Monday 29 November 2010

Masaya: Spiders & Torture

I've not been travelling long but already I´m worried about how long it's been since I've been in a hammock. I hear there is a huge market in Masaya, and I'm off on a mission to find the means to relaxation and to haggle my arse off.

Masaya is about 45 minutes from the capital Managua and its another 30 to the regions biggest tourist city, Granada. As a result it's often missed by those on the trail, but like many places, its for the reasons you don't expect that you enjoy a place. Masaya was to be a perfect example. 

I went to the market, which yes was huge, and yes was full of some nice stuff (as well as a load of tat as usual) but the market appeals more to the "I've-just-retired tourist market" as it's so close to the route most regular holiday makers make from the airport to Granada.  Everything is expensive and being such a successful market, few stall owners actually work there, they just employ locals, making negotiations a non-starter as the money ultimately comes out of their pay. Being less of the afore mentioned type of tourist and more of the thrifty variety, I've also got my social standing to think of. If fellow financially minded travellers heard I'd paid $20 for a hammock, I'd be well... laughed at... which is terrible.

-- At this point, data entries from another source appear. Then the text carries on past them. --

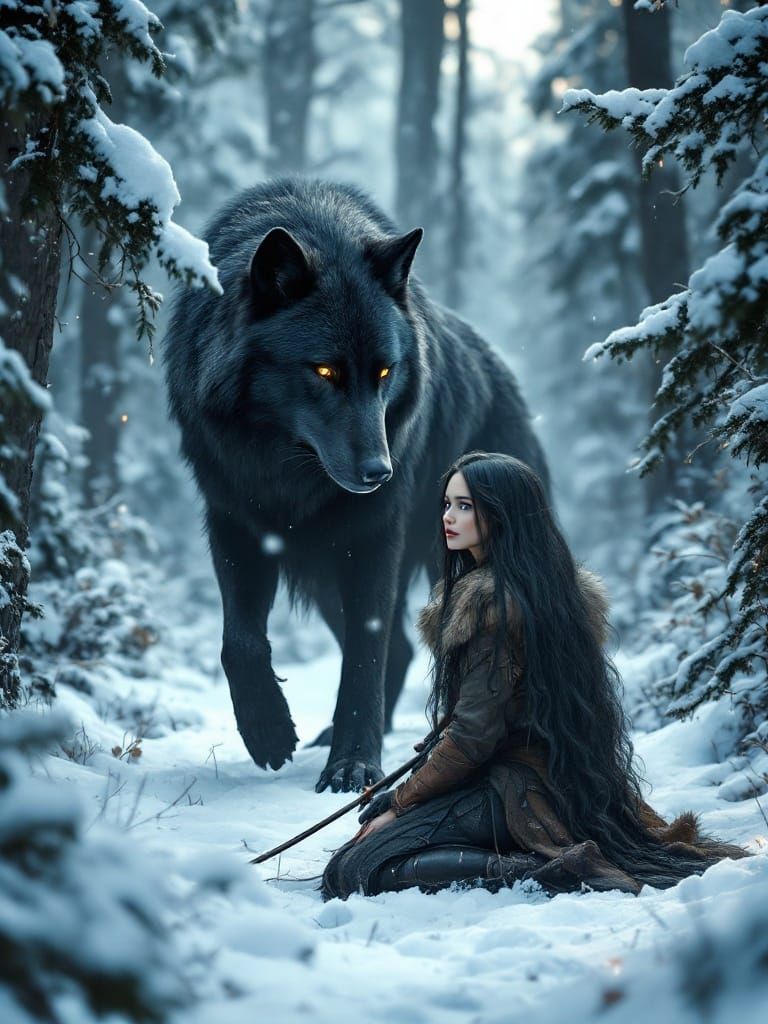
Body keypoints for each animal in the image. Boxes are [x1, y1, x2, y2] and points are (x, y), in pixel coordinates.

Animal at [163, 178, 549, 793]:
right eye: (325, 371)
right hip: (326, 577)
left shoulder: (372, 535)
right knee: (399, 650)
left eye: (386, 372)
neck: (289, 472)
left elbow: (366, 650)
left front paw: (354, 764)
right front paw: (268, 733)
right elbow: (239, 642)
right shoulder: (234, 519)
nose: (380, 472)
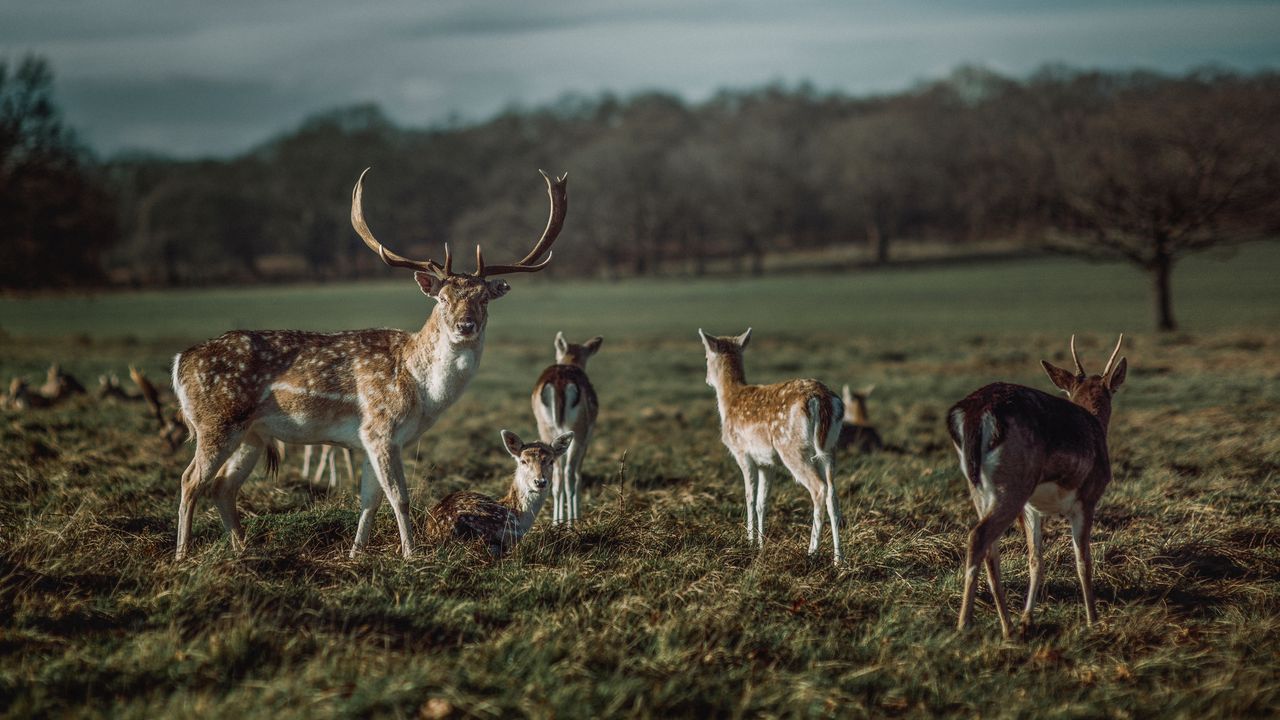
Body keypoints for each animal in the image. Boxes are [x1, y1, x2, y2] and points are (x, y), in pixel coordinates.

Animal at [527, 330, 601, 520]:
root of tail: (560, 383)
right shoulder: (586, 438)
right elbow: (578, 473)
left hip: (546, 429)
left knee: (557, 474)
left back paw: (556, 521)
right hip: (578, 431)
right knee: (568, 473)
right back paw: (571, 520)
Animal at [696, 327, 844, 563]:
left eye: (706, 357)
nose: (707, 379)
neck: (729, 400)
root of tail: (822, 400)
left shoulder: (743, 453)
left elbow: (749, 497)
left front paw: (749, 541)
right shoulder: (767, 463)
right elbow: (761, 502)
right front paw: (761, 544)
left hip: (792, 448)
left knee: (819, 489)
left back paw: (811, 552)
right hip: (830, 448)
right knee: (832, 494)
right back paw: (839, 559)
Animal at [947, 333, 1126, 635]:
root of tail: (973, 414)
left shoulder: (1033, 509)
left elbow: (1036, 559)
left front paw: (1027, 618)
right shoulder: (1087, 498)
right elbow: (1083, 560)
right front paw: (1093, 620)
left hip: (980, 490)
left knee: (990, 549)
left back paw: (1008, 626)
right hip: (1013, 486)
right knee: (978, 536)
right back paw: (964, 625)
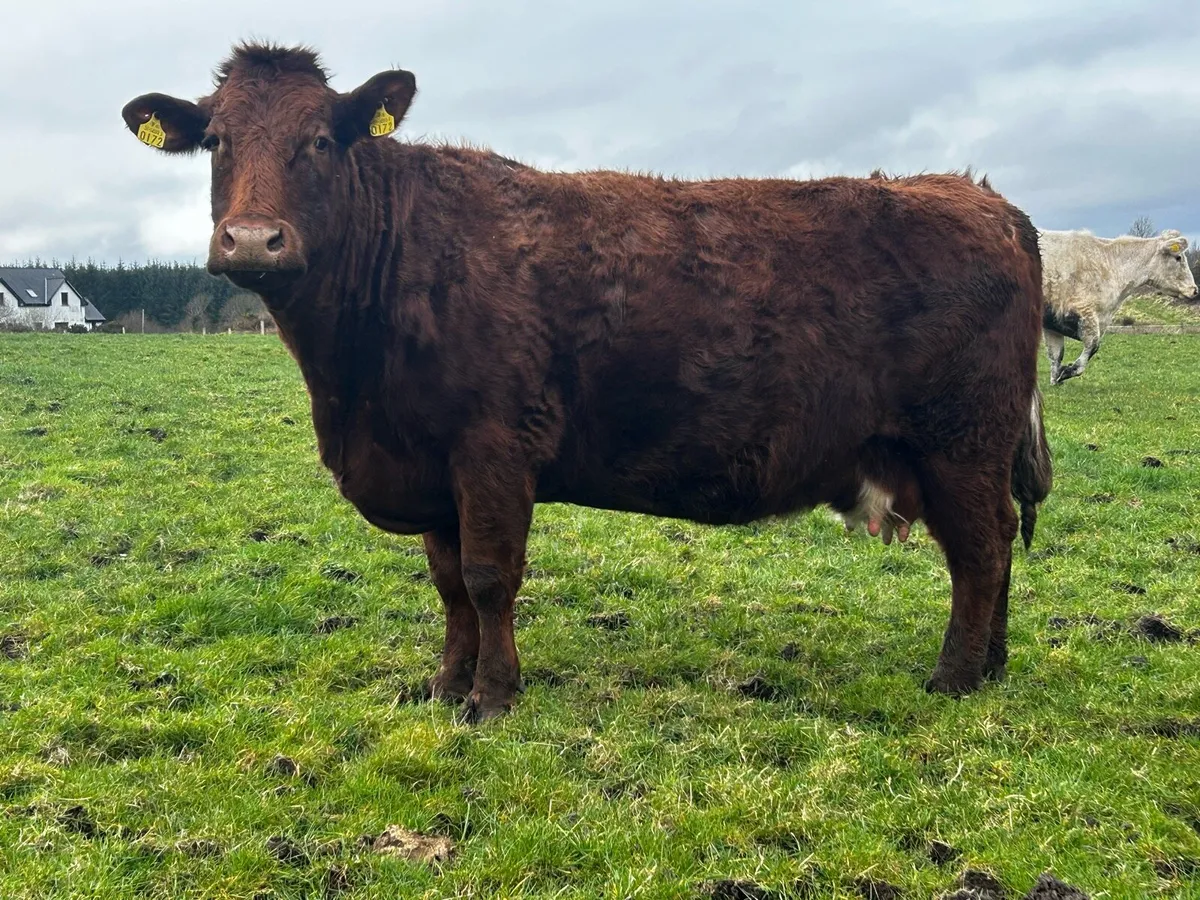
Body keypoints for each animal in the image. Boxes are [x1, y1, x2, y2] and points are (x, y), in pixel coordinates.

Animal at [122, 43, 1052, 723]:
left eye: (321, 138)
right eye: (216, 141)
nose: (252, 240)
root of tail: (982, 197)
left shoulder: (493, 449)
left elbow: (490, 578)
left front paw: (493, 699)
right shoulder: (432, 468)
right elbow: (450, 585)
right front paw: (445, 687)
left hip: (960, 443)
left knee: (981, 553)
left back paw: (954, 678)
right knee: (1000, 545)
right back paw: (995, 667)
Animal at [1039, 228, 1199, 385]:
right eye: (1178, 258)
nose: (1194, 290)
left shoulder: (1054, 323)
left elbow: (1056, 355)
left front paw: (1056, 380)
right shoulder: (1084, 313)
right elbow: (1093, 345)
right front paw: (1069, 371)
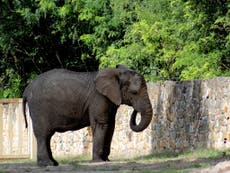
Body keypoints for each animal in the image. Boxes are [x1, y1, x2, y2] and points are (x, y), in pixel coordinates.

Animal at [22, 64, 153, 166]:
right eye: (134, 93)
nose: (135, 110)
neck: (116, 73)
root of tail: (26, 90)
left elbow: (111, 126)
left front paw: (107, 160)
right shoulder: (99, 98)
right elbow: (102, 124)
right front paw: (98, 162)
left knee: (47, 136)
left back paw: (54, 163)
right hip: (39, 108)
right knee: (43, 134)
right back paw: (47, 164)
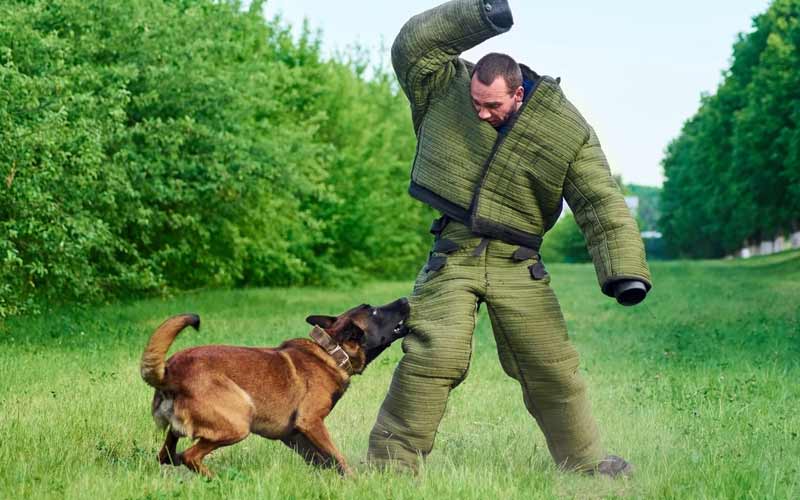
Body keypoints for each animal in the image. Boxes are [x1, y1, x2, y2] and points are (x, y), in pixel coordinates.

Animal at [138, 296, 410, 476]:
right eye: (373, 312)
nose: (405, 298)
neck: (332, 352)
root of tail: (170, 372)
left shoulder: (294, 435)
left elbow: (326, 460)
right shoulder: (311, 422)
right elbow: (338, 457)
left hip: (181, 431)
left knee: (167, 455)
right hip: (239, 421)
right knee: (189, 456)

Despite being hammockless, the next morning I made my way to the Fort Coyotepe on the edge of town, which turns into the best reason for a short visit to Masaya. Coyotepe, meaning hill of the Coyotes is a fort built over a 100 years ago and with a prison built beneath it, it's famous as the place the Samoza (conservative government for the majority of the century) regime used to accomodate political prisoners.

The views from the top are spectacular but its the tour from one of the local Scouts that reveals the history of the place. Descending one level into pitch blackness, we walk around the former prison cells and squalid conditions enemies of the state had to endure. Many people per cell, little light and a very basic toilet, the conditions are not great, but the thing that freaks me out completely is the thing with 8 legs, is about 4-5 inches across and is sitting on the wall opposite one cell. The two front legs look more like scorpion claws and my very nice guide Rene tells me it's a Scorpion Spider. I get a photo, incredibly thankful I have a great zoom feature on my camera, but the thing looks more like its from the film Alien than anything from this planet. Hands now folded and daring not to touch a thing, I'm told we're now going down a level further, where its even darker. I don't like spiders.

My fear is temporarily allayed as we go outside but my fear quickly returns to rabbit-in-the-headlights look when Rene tells me that when they clear out the levels in the morning, they sometimes clear out Coral Snakes and Boas. The Rabbit in the headlights wishes he'd bought more clean underwear.

The level below thankfully devoid of further creepy crawlies is however home to the torture cells, ranging from those with chains, to those that are pitch black, where the Sandinistas would be left there, some times for months to persuade them to share their secrets. If you were given a choice of which cell to stay in on this level, nothing seems like an easy option as you're either chained to the wall, in complete darkness, defecated on by the guards from above or all three. No one knows how many people died here under the Somoza regime and just walking around the echoes really give this an eerie feeling. The history of the place as if not already bleak enough is epitomised by one piece of graffiti from 1970 written on a wall on the lowest level, it simply says ME QUIERO MORIR, (I want to die).

As morbid as this is, Nicaragua is a country that has been torn apart for various reasons in the last 100 years, and most of the adults in Nicaragua have felt the effects of the civil wars and violence. Its a country defined upon where it has been trying to get to, for so many of the recent generations; a place of peace and prosperity especially for the poor. This makes it so important for the younger generations to preserve what happened, and in the case of Coyotepe, the local Scouts have taken over the place, cleared out most of the animals and are trying to create a museum so when future generations go to the polls they remember what the price of democracy is.

This post was supposed to be about Granada as well, but Granada was crap, so I couldn't be bothered. It'll be more of a rant than anything profound, but I'll save it for another time!

photos, including a scary photo of a spider are in the usual place.